The number of the points hitting the reference space (the pancreas) and the islets estimated the volume density (Vv) of the pancreatic islet was estimated using the following formula:
Vv = Pislet / Preference
Where, P (islet) and P (reference) were the number of the points falling on the islet’s profile and on the reference space, respectively. The following formula was used to estimate the final islet volume:
Vislets = Vv × V final volume
by multiplying the volume density of the islet by the final volume of the pancreas.
Number of β- cells
In order to estimate the number of β-cell, it is necessary to obtain the numerical density of the β-cells using the optical disector method (
Figure 3). In this method, the 20 µm microscopic slide was analyzed using a video microscopy system (E-200, Nikon, Tokyo, Japan) linked to a video camera, a computer, a flat monitor, and a microcator (MT-12, Heidenhain Traunreut, Germany). The height of disector or “h” is distance between two pair sections and the first 5 μm of the section thickness was ignored to avoid biased counting (guard zone). To determine the volume density of β-cell, 8-10 microscopic fields were selected through systematic uniform random sampling. To estimate the β-cell, we used about 90 systematic frames applied on pancreatic islands. Nuclei of β-cells were considered as the whole cell. The cells whose nuclei were completely or partly inside the counting frame or touched the upper and right lines were counted (ΣQ). Only the nuclei did not appear at the beginning of the disector height and appeared in the following optical scan of the disector height were counted.

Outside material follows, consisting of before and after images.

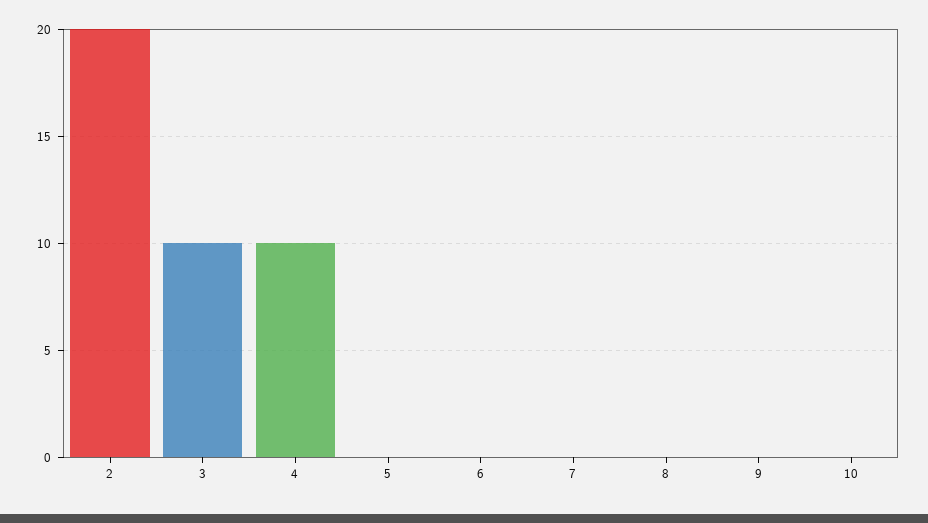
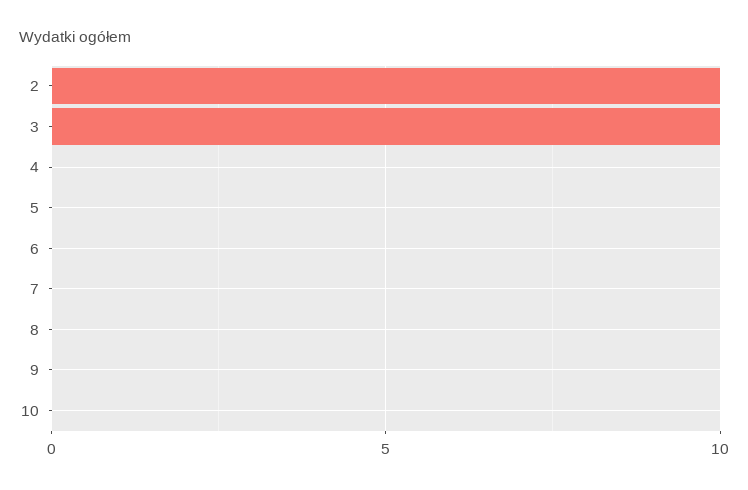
  {
-   "2": 20,
+   "2": 10,
    "3": 10,
-   "4": 10,
+   "4": 0,
    "5": 0,
    "6": 0,
    "7": 0,
    "8": 0,
    "9": 0,
    "10": 0
  }

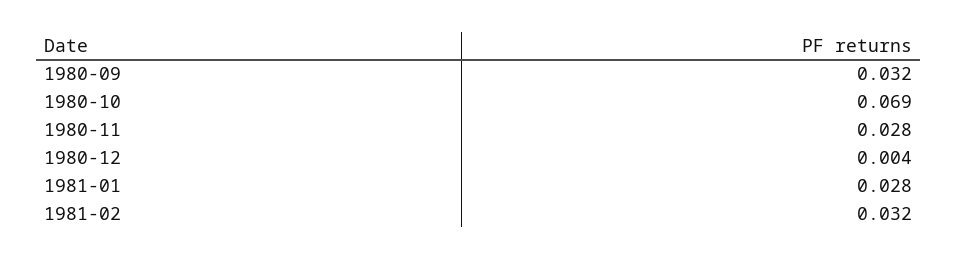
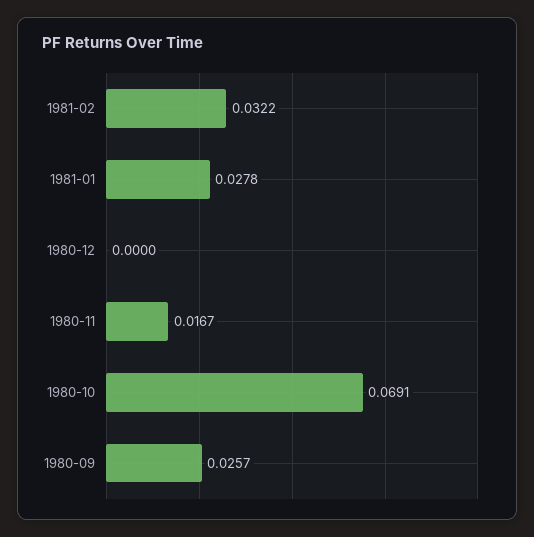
  {
-   "1980-09": 0.032,
+   "1980-09": 0.0257,
    "1980-10": 0.0691,
-   "1980-11": 0.028,
+   "1980-11": 0.0167,
-   "1980-12": 0.004,
+   "1980-12": 0,
    "1981-01": 0.0278,
    "1981-02": 0.0322
  }

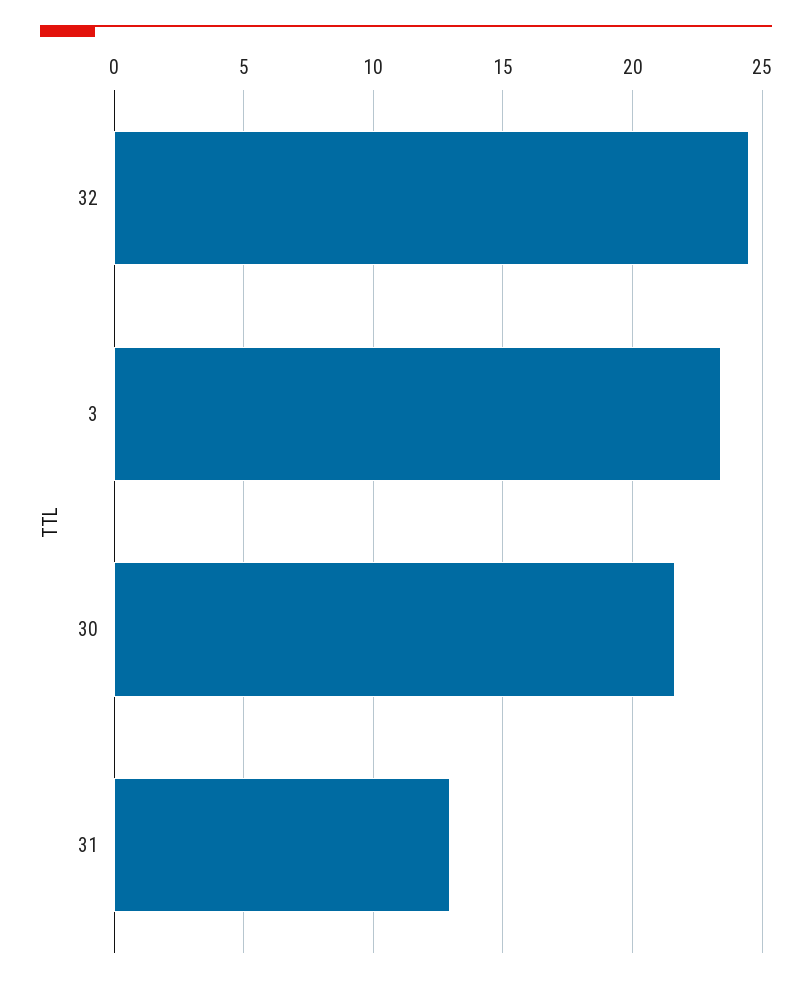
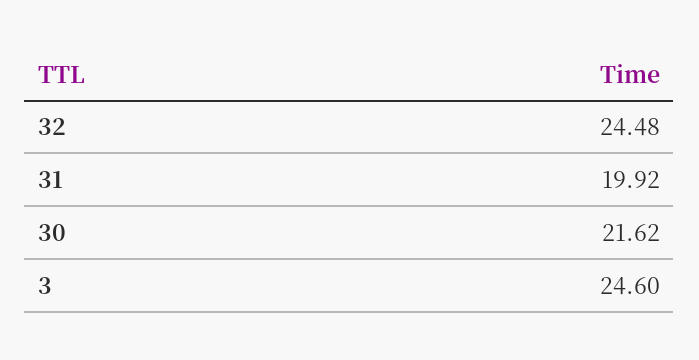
  {
    "32": 24.48,
-   "3": 23.5,
+   "3": 24.6,
    "30": 21.62,
-   "31": 13
+   "31": 19.92
  }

The numerical density (NV) was estimated using the optical disector method and the following formula:
Nv = ∑Q/h. a/f. ∑p
Where:
∑Q: is the number of β-cell
h: is the height of optical dissector
a/f: area of the test frame
∑p: is the number of test frame on the islet profile
To estimate the number of the β-cell, the following formula was used:
N β-cell = Nv. V islet
Statistical analysis
The results were analyzed using One-Way analysis of variance (ANOVA) followed by Tukey post-hoc test. P < 0.05 was considered statistically significant.